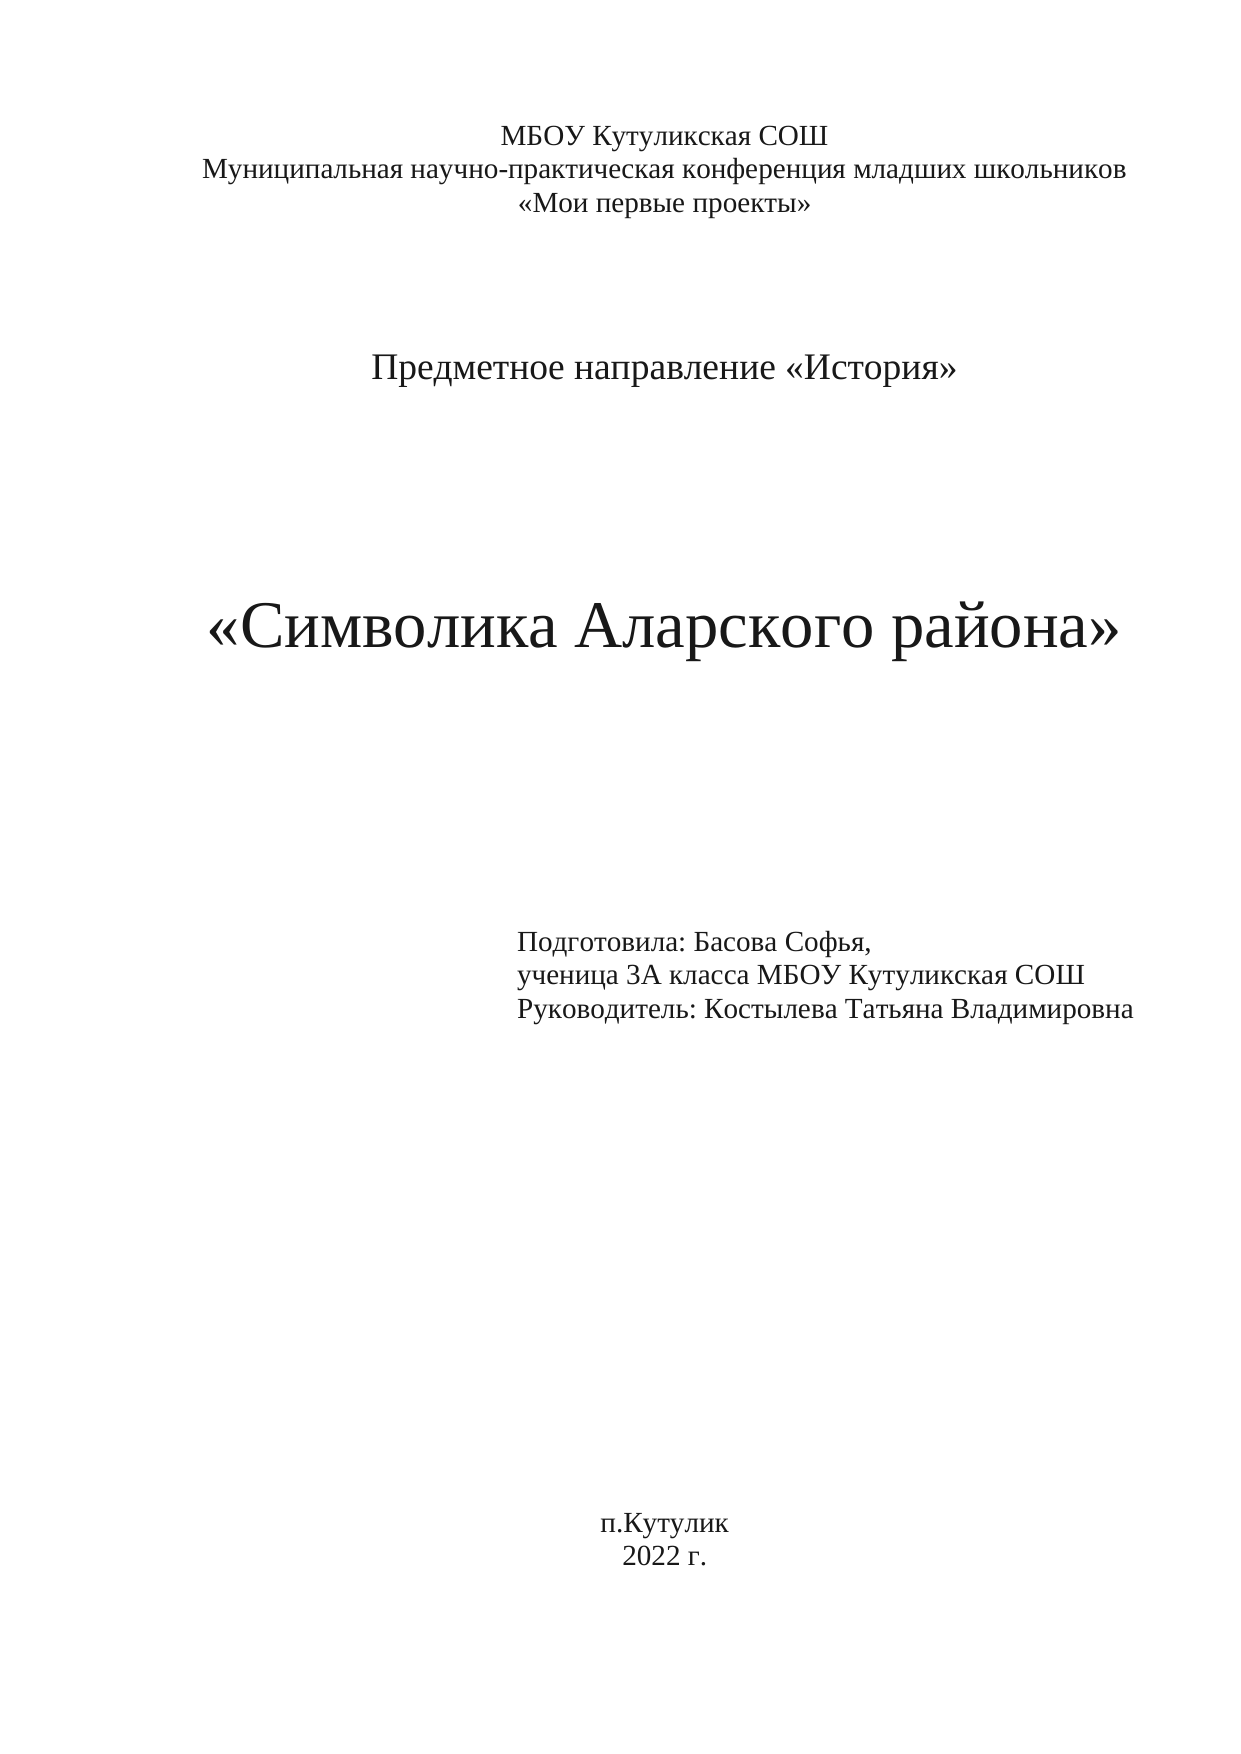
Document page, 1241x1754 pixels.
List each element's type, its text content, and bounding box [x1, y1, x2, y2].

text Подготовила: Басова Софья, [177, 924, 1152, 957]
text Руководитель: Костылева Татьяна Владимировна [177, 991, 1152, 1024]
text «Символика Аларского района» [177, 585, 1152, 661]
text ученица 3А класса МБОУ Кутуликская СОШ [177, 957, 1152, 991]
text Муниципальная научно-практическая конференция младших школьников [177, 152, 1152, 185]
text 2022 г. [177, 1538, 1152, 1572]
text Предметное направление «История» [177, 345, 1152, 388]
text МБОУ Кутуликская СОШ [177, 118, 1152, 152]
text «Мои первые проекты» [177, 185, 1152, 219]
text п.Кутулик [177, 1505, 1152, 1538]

_ _ _ _

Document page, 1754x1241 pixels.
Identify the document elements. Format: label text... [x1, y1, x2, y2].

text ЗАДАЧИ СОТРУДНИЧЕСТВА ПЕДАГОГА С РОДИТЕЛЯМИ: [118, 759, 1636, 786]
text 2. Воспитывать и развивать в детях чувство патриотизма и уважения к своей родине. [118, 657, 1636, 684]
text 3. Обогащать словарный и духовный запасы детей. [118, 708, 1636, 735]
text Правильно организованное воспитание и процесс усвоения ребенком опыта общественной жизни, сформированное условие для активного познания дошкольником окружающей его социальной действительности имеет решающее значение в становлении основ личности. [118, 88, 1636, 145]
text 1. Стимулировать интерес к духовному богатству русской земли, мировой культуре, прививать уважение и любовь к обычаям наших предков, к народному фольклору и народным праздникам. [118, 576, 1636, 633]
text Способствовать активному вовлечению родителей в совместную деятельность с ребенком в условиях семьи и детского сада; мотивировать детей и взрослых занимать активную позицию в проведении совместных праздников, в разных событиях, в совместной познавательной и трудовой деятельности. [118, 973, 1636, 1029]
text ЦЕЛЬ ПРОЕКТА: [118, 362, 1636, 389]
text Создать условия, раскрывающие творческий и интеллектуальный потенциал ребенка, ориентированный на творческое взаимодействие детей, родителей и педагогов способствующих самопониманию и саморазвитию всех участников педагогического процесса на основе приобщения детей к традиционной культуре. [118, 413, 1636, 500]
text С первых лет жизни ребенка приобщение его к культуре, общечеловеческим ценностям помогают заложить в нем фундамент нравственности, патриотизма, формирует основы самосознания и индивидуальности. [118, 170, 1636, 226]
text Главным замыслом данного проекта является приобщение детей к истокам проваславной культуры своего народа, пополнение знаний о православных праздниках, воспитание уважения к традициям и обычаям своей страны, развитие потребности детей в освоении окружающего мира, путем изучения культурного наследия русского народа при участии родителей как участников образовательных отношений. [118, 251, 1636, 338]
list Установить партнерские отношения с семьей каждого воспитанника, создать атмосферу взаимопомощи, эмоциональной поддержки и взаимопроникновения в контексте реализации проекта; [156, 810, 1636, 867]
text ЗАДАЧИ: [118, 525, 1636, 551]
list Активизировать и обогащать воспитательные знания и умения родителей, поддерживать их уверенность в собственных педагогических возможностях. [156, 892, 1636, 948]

_ _ _ _

■ **What is being asked**:
Check the data for the word "page" and pull out the lines that have it.

■ **Solved exercise**:
Document page, 1241x1754 pixels.
Document page, 1754x1241 pixels.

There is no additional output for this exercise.